Statewide Highway Safety Media Campaign

This grant is for the funding of a Statewide Highway Safety Radio Campaign.  Commercials for the radio campaign will be produced in accordance with the goals of the Alaska Strategic Highway Safety Plan.  This media campaign will try to increase awareness of safety issues associated with our highways and in the long run help reduce traffic related deaths and injuries.  Market Wise will also work with other agencies to combine efforts with the overall goal of preventing highway injuries and fatalities.

 

Alaska Court System - Operator's Without License (OWL)
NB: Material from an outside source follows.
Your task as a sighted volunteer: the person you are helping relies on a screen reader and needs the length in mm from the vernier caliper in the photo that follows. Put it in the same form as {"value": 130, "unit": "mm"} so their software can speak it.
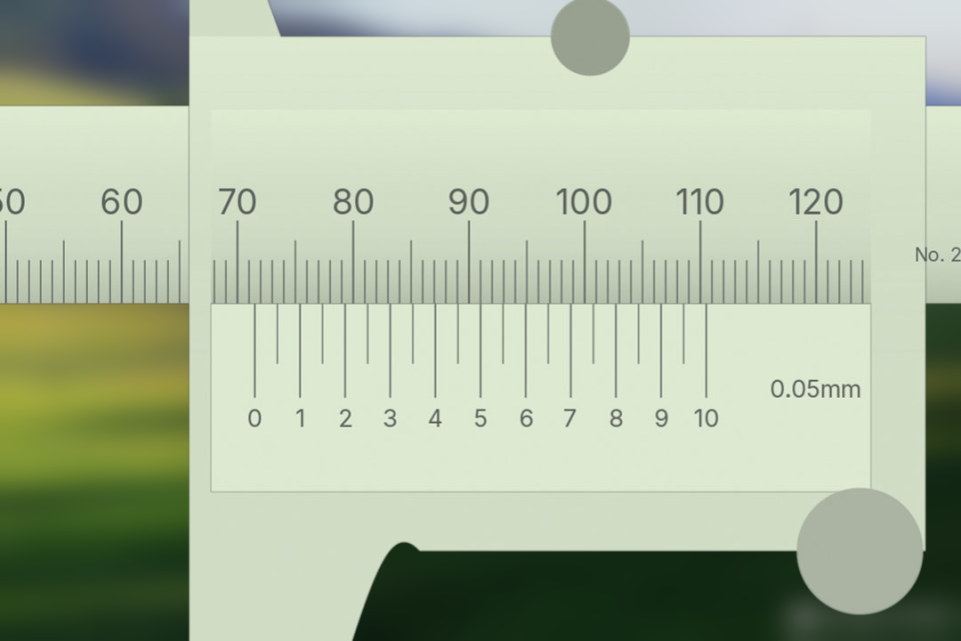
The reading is {"value": 71.5, "unit": "mm"}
A very high percentage of all misdemeanor case filings in the Anchorage District Court are for the charge of Driving While License Suspended, Cancelled or Revoked pursuant to laws of either the State of Alaska or the municipality of Anchorage, In response to this trend, in December of 2007, the Alaska Court System began a special project to expedite the case processing calendar for cases involving defendants without licenses.  This special case processing calendar is modeled after the Iowa Rocket Docket and is entitled the OWL (Operators Without License) Court.
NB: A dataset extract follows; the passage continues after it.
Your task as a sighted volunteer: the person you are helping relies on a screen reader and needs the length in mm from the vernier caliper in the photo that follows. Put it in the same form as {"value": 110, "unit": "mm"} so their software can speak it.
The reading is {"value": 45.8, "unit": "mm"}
Eligible case types are those in which a defendant is charged with Driving While License Cancelled, Suspended or Revoked (DWLS) and Driving Without a Valid Operator’s License (DWOL) with or without additional charges of Driving Without Insurance (DWI) and/or Failure to Appear in Court and cases which are not eligible for the Municipal Pretrial Diversion program or the State Driver’s compliance program.  The hearings swiftly process cases in which the prosecutor agrees that the DWLS charges will be reduced or dismissed if the defendant obtains a driver’s license.

The above collaborative special case processing coupled with the hands-on judicial supervision has resulted in the re-licensing of 112 participants, However, we believe many more could be re-licensed if they had the assistance of a case manager who could interview each participant, assess what is required for each participant to reinstate their license, assist each participant to problem-solve how they will overcome the barriers to reinstatement, develop relationships with and contact agencies to trouble-shoot the various barriers to reinstatement in each individual case, link participants to resources to pass the written and road tests, report participant progress to the court and maintain data to determine whether this intervention results in better outcomes in the form of increased license reinstatements.  This project would fund such a position, which would be housed at the Anchorage Alcohol Safety Action Program.

We anticipate half of the defendants participating in this project will require substance abuse treatment services,  We hope to gain access for participants of this project by making limited funds available for assessments and initial treatment services (until participants are gainfully employed).  We also suspect some participants will need literacy assistance to pass the written test required in the license reinstatement, and have requested funds to support them in this process,  All financial assistance will be provided on an as-needed basis.

 

GHSA - NHTSA Survey

As part of joint effort to develop Traffic Safety Performance Measures for States and Federal Agencies, a Governor Highway Safety Association (GHSA) and National Highway Transportation Safety Administration (NHTSA) working group identified a basic set of questions that could be used in periodic surveys that track driver attitudes and awareness concerning impaired driving, seat belt use, and speeding issues.  GHSA and NHTSA agreed that States would utilize these questions in surveys to be conducted during fiscal year 2010 and that findings would be reported in 2011 Highway Safety Plans.

 

High-Intensity Activated Crosswalk (HAWK) Pedestrian Signals

On October 13, 2009, a new type of traffic signal, a HAWK pedestrian signal, was turned on in Juneau on Mendenhall Loop Road at Floyd Dryden Middle School.  The HAWK has proven to be as safe for pedestrians as conventional traffic signals but causes less delay to motorists.  The HAWK will be an approved signal option in the next edition of the federal Manual on Uniform Traffic Control Devices, expected to be published in the fall of 2009.   They have been used successfully for many years in Arizona and other states.